▶ READING PASSAGE:
"""

Villa Park, an enclave along Wreck Pond in modern Spring Lake, had one prominent family at its start. Reverend Frank Chandler was the minister of the Freehold Presbyterian Church and then the Director of the Young Ladies Seminary there. His brother-in-law, Anthony Comstock, built cottages for both of them on the 400 block of Ocean Road. They were not wealthy enough to purchase a Spring Lake beach lot and cottage, but they were well known. Prim and proper Spring Lake was a perfect place for this crusader. Comstock bought four lots in the resort in 1876, next to the Villa Park House.
The old Villa Park House is now a private home
Anthony Comstock made his mark as the Nation's foremost advocate against vice.
After calling the police on dozens of smut merchants, he watched them quickly return to their trade. Backed by the YMCA and Banker Morris K Jessup, he lobbied for the passage of the Comstock Act in 1873. This postal law was actually called "An Act for the Suppression of Trade in, and Circulation of, Obscene Literature and Articles of Immoral Use." and was intended to make the US Mail off limits to obscenity, fraudsters, and flim flam artists. This was the hammer used by Comstock to arrest on federal charges anyone sending items through the mail that he felt were unwholesome. It also prevented the operators from paying off local police to look the other way. He fashioned himself, “The Weeder of the Garden of the Lord”.

"""

Collected data
"""

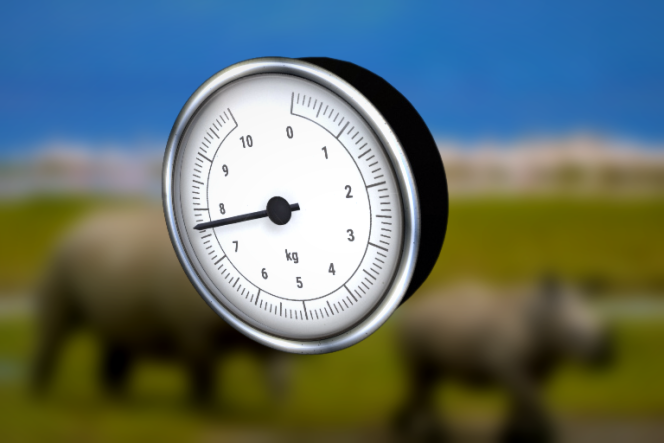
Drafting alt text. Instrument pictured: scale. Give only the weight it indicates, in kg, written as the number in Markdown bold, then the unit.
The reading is **7.7** kg
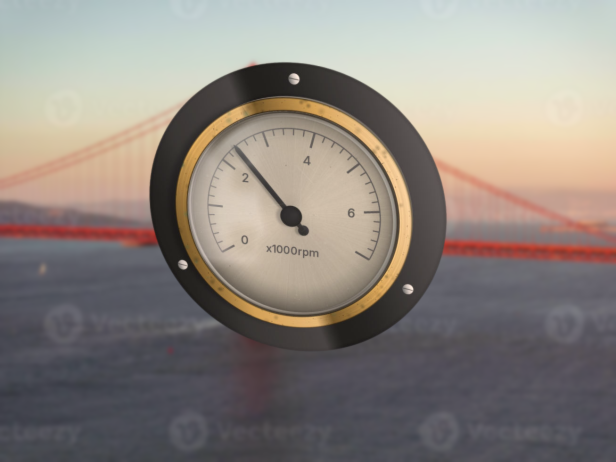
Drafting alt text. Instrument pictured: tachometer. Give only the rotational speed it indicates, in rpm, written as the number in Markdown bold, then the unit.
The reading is **2400** rpm
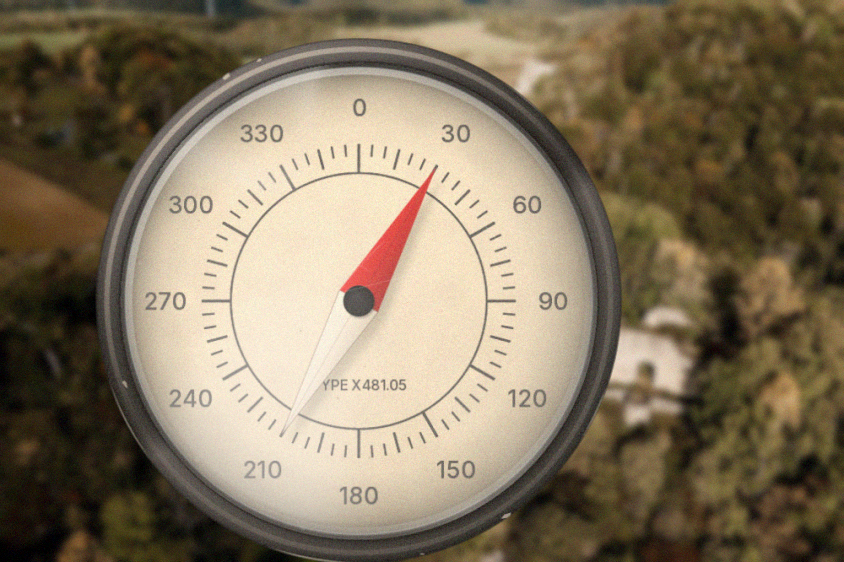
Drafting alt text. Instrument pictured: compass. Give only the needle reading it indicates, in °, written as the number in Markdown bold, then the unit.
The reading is **30** °
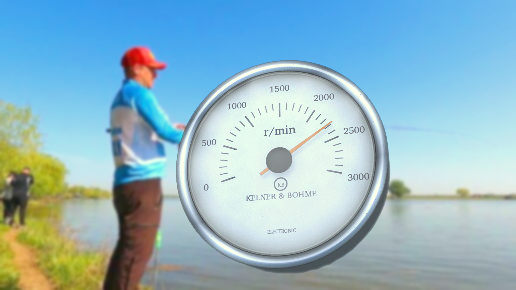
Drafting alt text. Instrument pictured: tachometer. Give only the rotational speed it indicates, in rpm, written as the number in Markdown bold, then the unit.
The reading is **2300** rpm
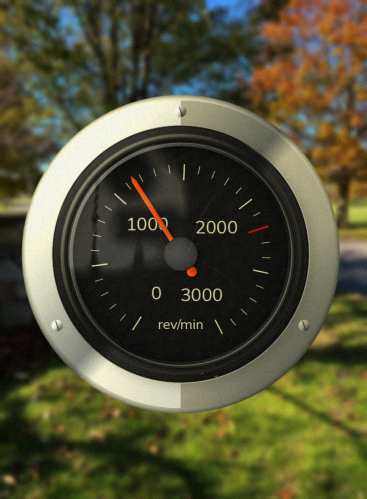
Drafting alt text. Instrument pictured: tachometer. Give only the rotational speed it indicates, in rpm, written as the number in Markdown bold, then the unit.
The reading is **1150** rpm
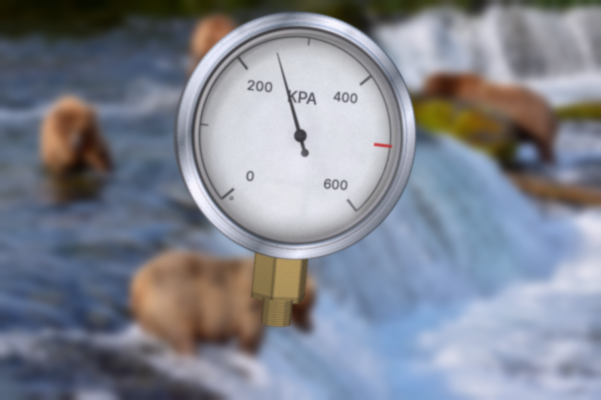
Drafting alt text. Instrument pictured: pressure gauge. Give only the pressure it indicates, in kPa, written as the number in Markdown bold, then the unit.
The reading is **250** kPa
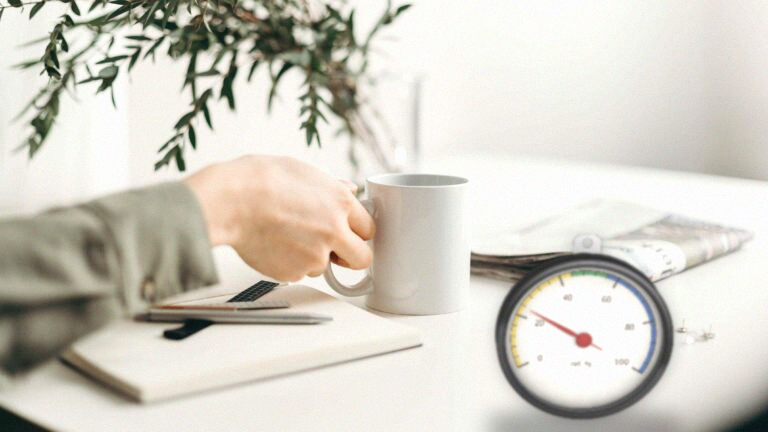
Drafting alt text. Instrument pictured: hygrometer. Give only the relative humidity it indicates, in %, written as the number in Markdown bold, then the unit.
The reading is **24** %
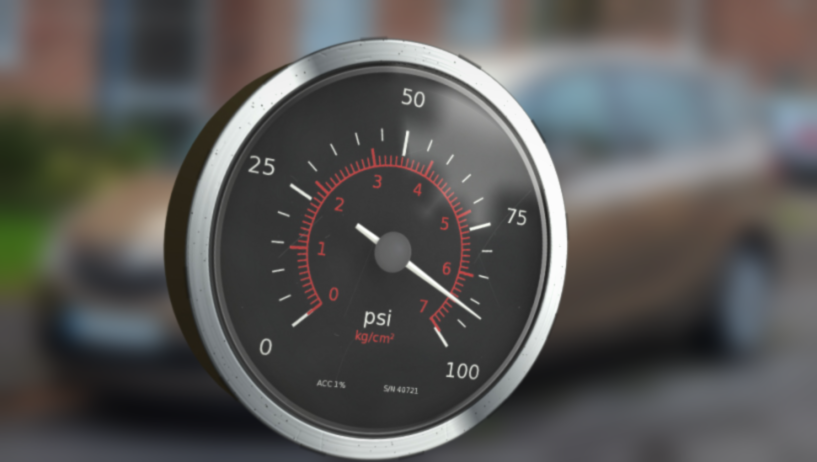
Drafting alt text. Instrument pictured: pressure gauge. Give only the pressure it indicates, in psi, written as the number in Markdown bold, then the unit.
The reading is **92.5** psi
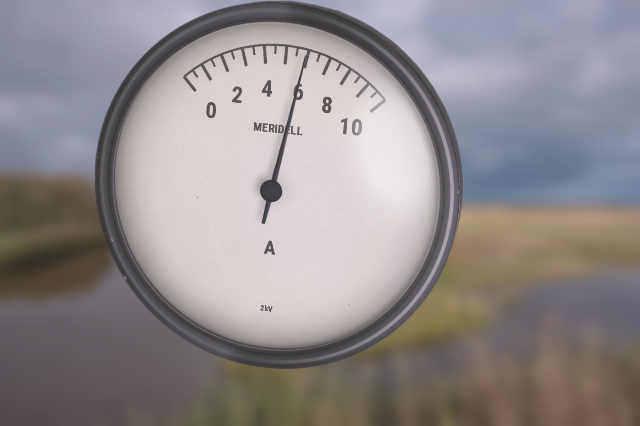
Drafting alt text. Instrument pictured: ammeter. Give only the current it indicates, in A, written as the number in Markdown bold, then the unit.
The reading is **6** A
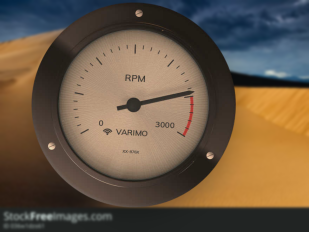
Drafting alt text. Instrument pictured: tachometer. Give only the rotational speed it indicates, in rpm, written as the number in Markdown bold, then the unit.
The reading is **2450** rpm
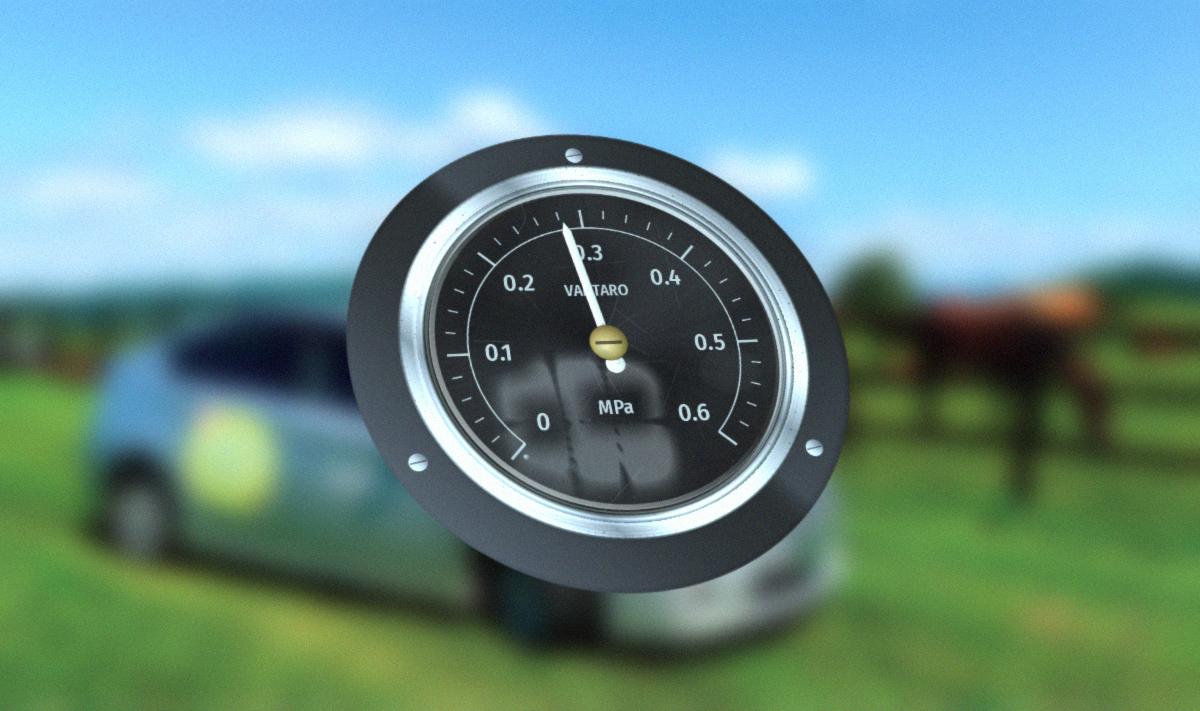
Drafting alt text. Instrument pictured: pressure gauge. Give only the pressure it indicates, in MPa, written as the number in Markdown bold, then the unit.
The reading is **0.28** MPa
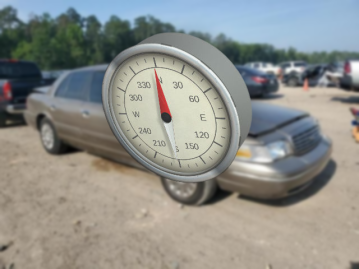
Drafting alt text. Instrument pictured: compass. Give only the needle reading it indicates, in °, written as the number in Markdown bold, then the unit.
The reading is **0** °
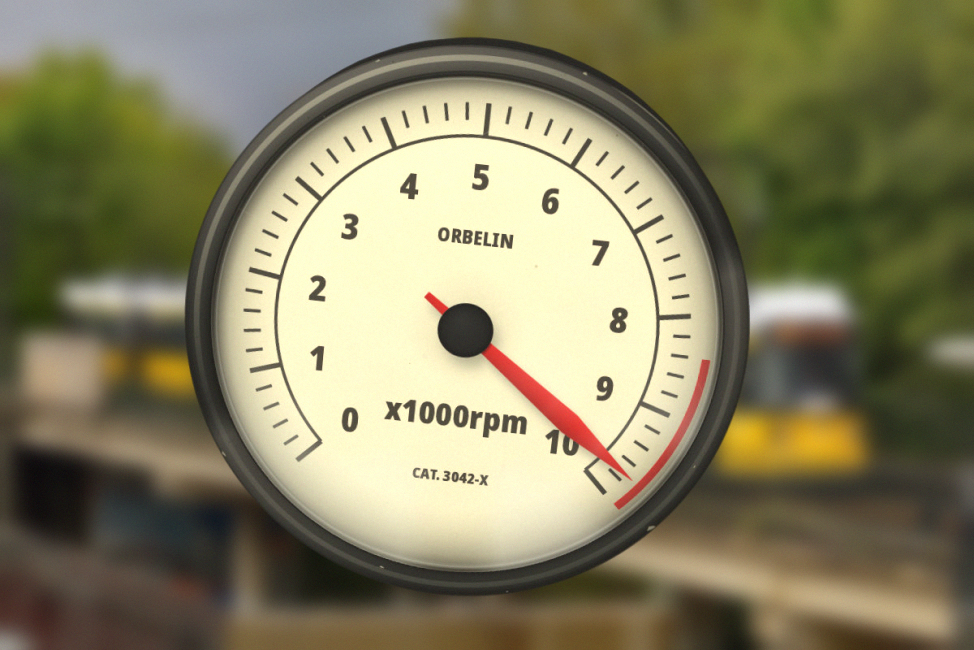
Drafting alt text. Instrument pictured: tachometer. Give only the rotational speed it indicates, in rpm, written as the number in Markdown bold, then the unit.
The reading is **9700** rpm
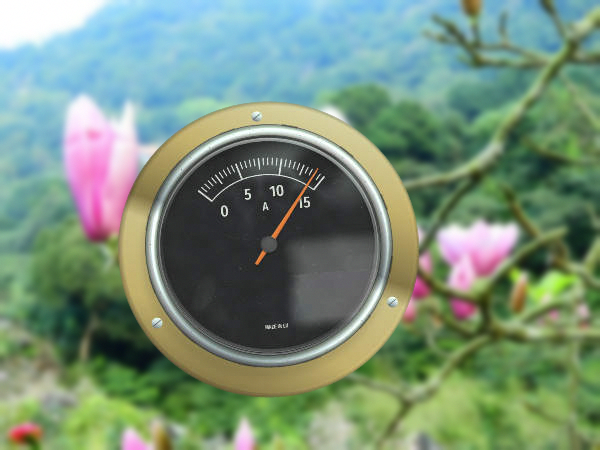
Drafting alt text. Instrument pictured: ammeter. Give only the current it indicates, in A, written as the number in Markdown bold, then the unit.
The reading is **14** A
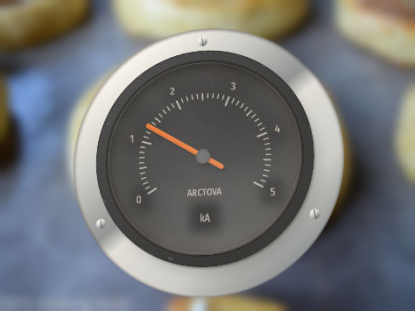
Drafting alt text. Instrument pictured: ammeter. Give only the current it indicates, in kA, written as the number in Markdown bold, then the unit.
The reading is **1.3** kA
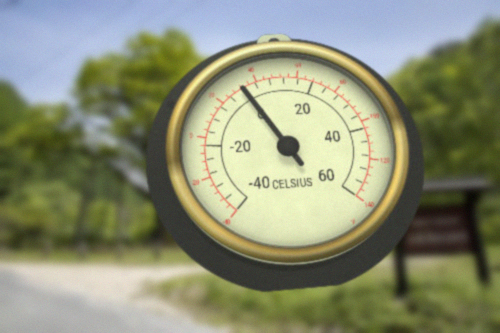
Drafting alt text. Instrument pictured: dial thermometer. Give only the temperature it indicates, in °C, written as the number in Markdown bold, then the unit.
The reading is **0** °C
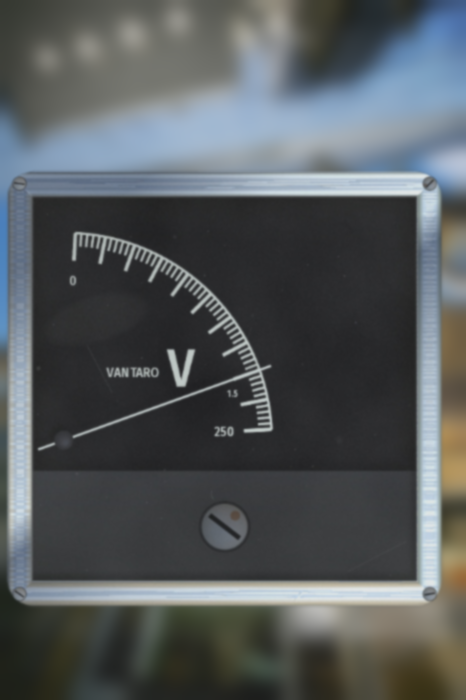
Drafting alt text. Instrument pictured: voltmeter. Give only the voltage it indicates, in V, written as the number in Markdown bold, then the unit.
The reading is **200** V
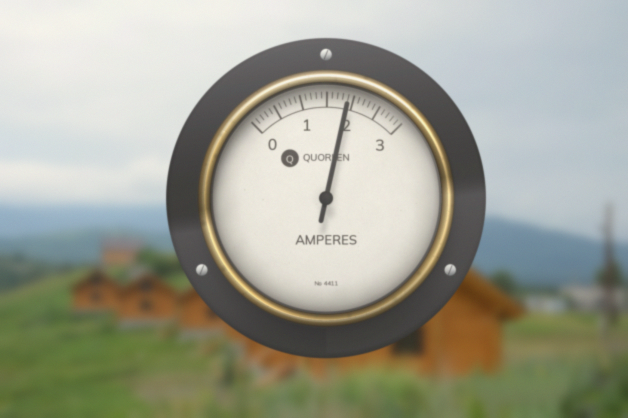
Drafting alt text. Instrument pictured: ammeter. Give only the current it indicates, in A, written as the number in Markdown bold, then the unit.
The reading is **1.9** A
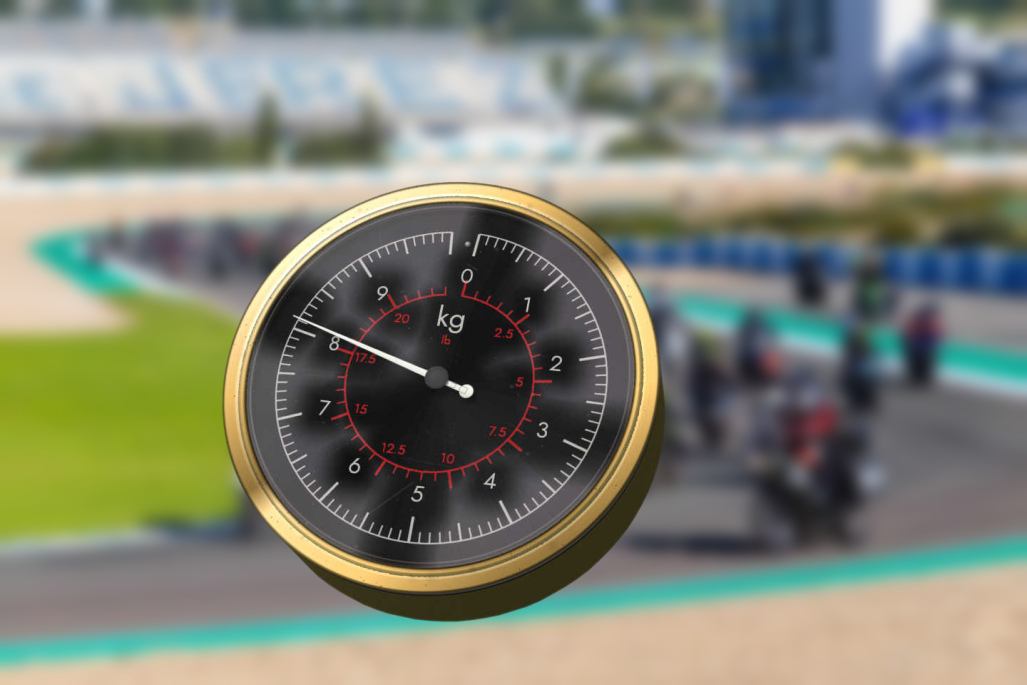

"""

▶ COMPLETE THE FOLLOWING:
a: Using the Villa Park text, explain why the Chandler and Comstock cottages were built on Ocean Road instead of on a Spring Lake beach lot.
b: From the Villa Park text, reproduce word for word the stretch from "Villa Park, an" through "advocate against vice.".

▶ ANSWERS TO THE EXERCISES:
a: The two families were not wealthy enough to buy a Spring Lake beach lot and cottage. Comstock instead built cottages for both of them on the 400 block of Ocean Road.

b:
Villa Park, an enclave along Wreck Pond in modern Spring Lake, had one prominent family at its start. Reverend Frank Chandler was the minister of the Freehold Presbyterian Church and then the Director of the Young Ladies Seminary there. His brother-in-law, Anthony Comstock, built cottages for both of them on the 400 block of Ocean Road. They were not wealthy enough to purchase a Spring Lake beach lot and cottage, but they were well known. Prim and proper Spring Lake was a perfect place for this crusader. Comstock bought four lots in the resort in 1876, next to the Villa Park House.
The old Villa Park House is now a private home
Anthony Comstock made his mark as the Nation's foremost advocate against vice.